Arriving at Pakding, I developed a severe headache and nausea, symptoms of acute mountain sickness (AMS) similar to the onset of altitude sickness. AMS can be dangerous, leading to fatal conditions if not treated promptly. The guides recommended Diamox, a medication that prevents AMS, and by morning, I felt better.

The next day, we trekked to Namche Bazar, a 10-12 hour hike with a steep 900-meter climb, and crossed the first of eight suspension bridges over a rushing river, which was quite shaky. Our subsequent stop was Dingbouche, where we spent two nights. This leg of the trek was relatively shorter but still challenging. My husband, who wasn’t taking Diamox, showed symptoms of AMS and lost his appetite. He had to climb an additional 1,500 meters and endured several days without food. Fortunately, a blizzard subsided and sunlight peeked through, allowing us to proceed.
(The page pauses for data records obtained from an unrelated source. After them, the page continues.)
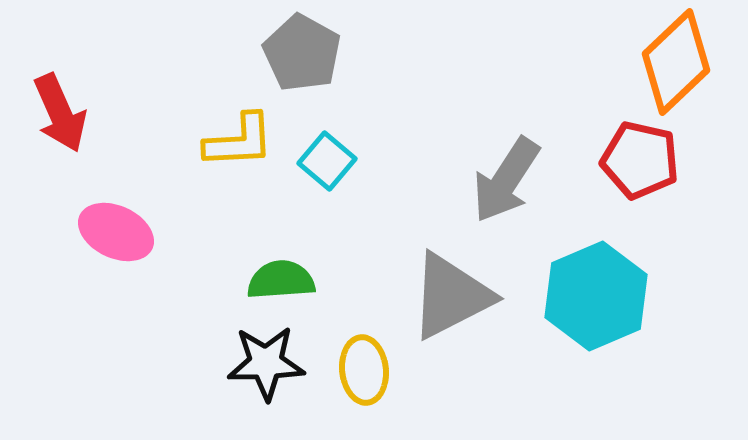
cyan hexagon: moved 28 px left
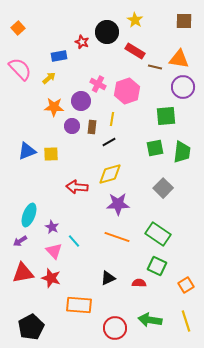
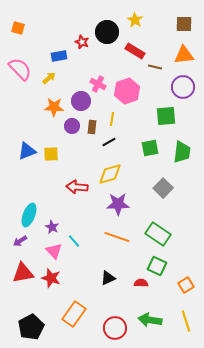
brown square at (184, 21): moved 3 px down
orange square at (18, 28): rotated 32 degrees counterclockwise
orange triangle at (179, 59): moved 5 px right, 4 px up; rotated 15 degrees counterclockwise
green square at (155, 148): moved 5 px left
red semicircle at (139, 283): moved 2 px right
orange rectangle at (79, 305): moved 5 px left, 9 px down; rotated 60 degrees counterclockwise
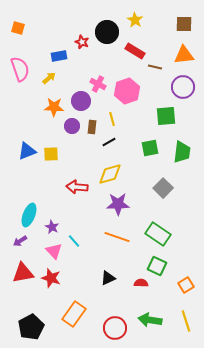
pink semicircle at (20, 69): rotated 25 degrees clockwise
yellow line at (112, 119): rotated 24 degrees counterclockwise
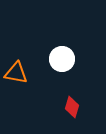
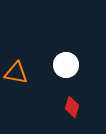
white circle: moved 4 px right, 6 px down
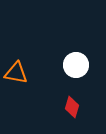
white circle: moved 10 px right
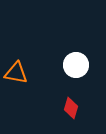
red diamond: moved 1 px left, 1 px down
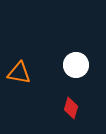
orange triangle: moved 3 px right
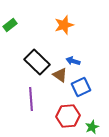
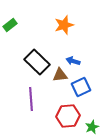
brown triangle: rotated 42 degrees counterclockwise
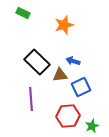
green rectangle: moved 13 px right, 12 px up; rotated 64 degrees clockwise
green star: moved 1 px up
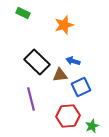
purple line: rotated 10 degrees counterclockwise
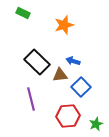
blue square: rotated 18 degrees counterclockwise
green star: moved 4 px right, 2 px up
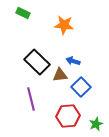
orange star: rotated 24 degrees clockwise
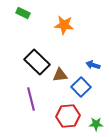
blue arrow: moved 20 px right, 4 px down
green star: rotated 24 degrees clockwise
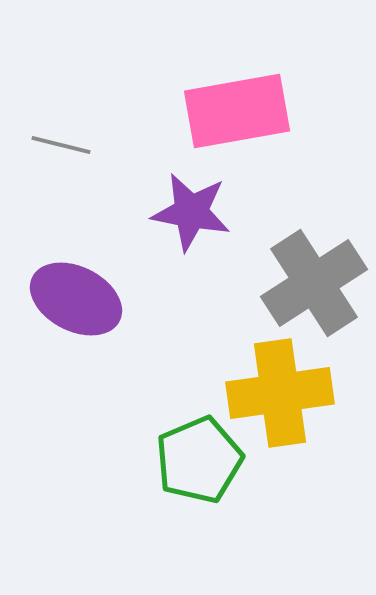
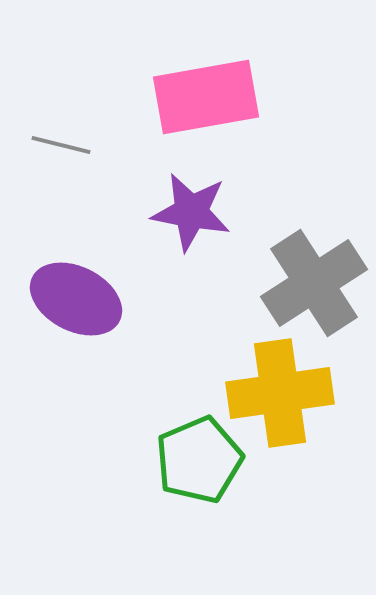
pink rectangle: moved 31 px left, 14 px up
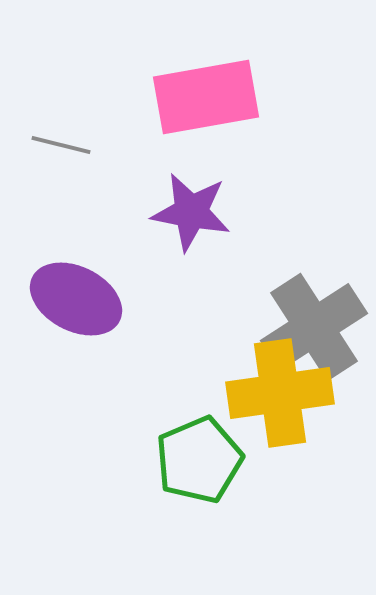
gray cross: moved 44 px down
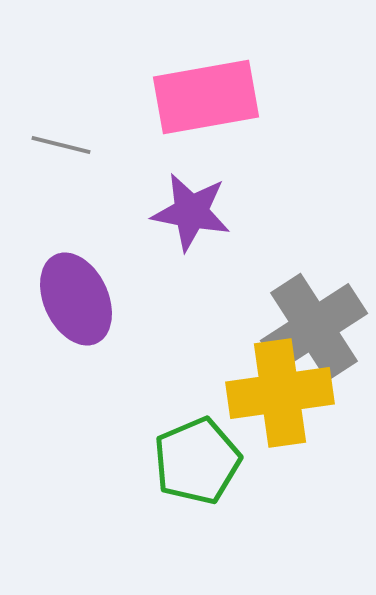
purple ellipse: rotated 38 degrees clockwise
green pentagon: moved 2 px left, 1 px down
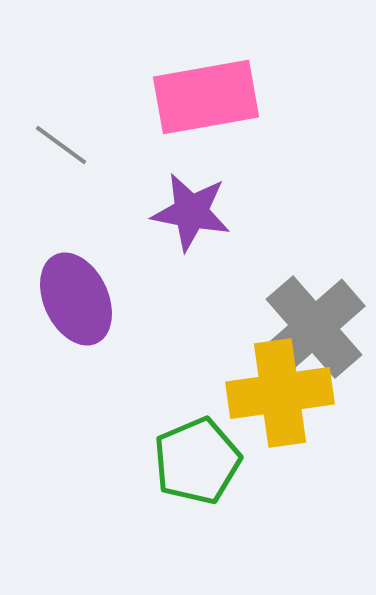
gray line: rotated 22 degrees clockwise
gray cross: rotated 8 degrees counterclockwise
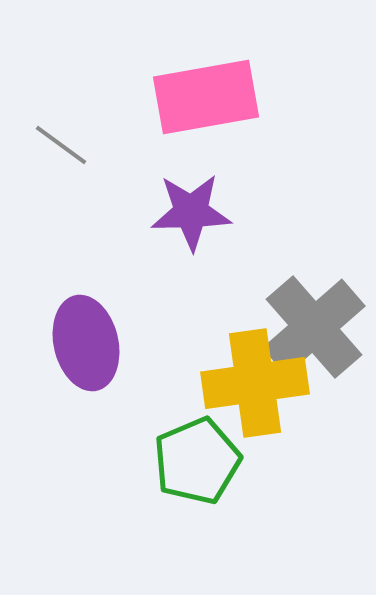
purple star: rotated 12 degrees counterclockwise
purple ellipse: moved 10 px right, 44 px down; rotated 12 degrees clockwise
yellow cross: moved 25 px left, 10 px up
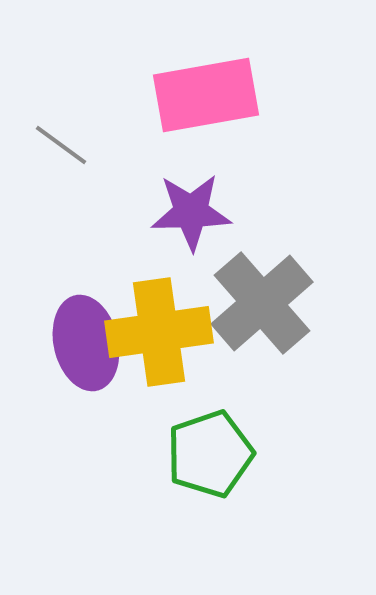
pink rectangle: moved 2 px up
gray cross: moved 52 px left, 24 px up
yellow cross: moved 96 px left, 51 px up
green pentagon: moved 13 px right, 7 px up; rotated 4 degrees clockwise
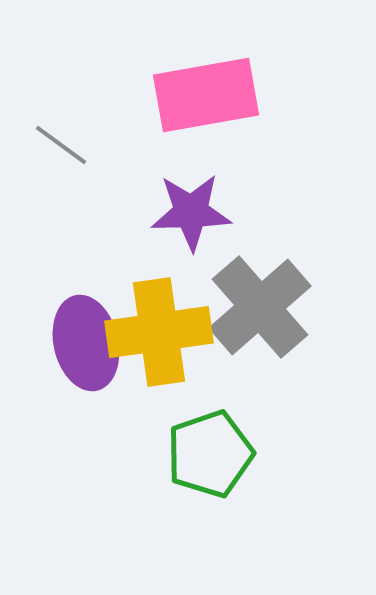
gray cross: moved 2 px left, 4 px down
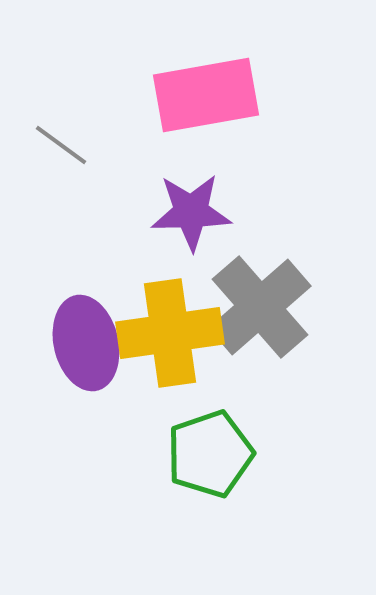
yellow cross: moved 11 px right, 1 px down
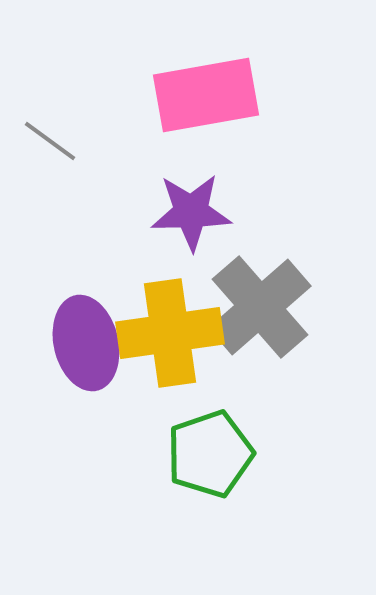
gray line: moved 11 px left, 4 px up
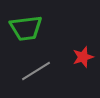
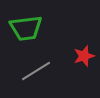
red star: moved 1 px right, 1 px up
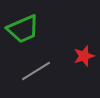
green trapezoid: moved 3 px left, 1 px down; rotated 16 degrees counterclockwise
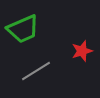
red star: moved 2 px left, 5 px up
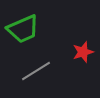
red star: moved 1 px right, 1 px down
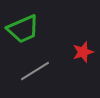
gray line: moved 1 px left
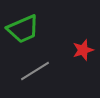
red star: moved 2 px up
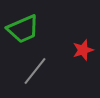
gray line: rotated 20 degrees counterclockwise
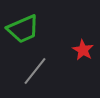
red star: rotated 25 degrees counterclockwise
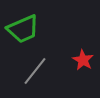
red star: moved 10 px down
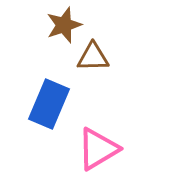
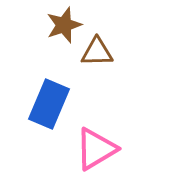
brown triangle: moved 4 px right, 5 px up
pink triangle: moved 2 px left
Despite his weakened state, my husband refused to give up. The blizzard returned, but his condition improved with the change in altitude and some celebratory singing. We completed our trek and reached Everest Base Camp, overcoming many obstacles along the way.

Standing at the base of the world’s highest mountain was awe-inspiring and made all the hardships worthwhile. The sense of accomplishment from conquering such a formidable challenge was immensely rewarding.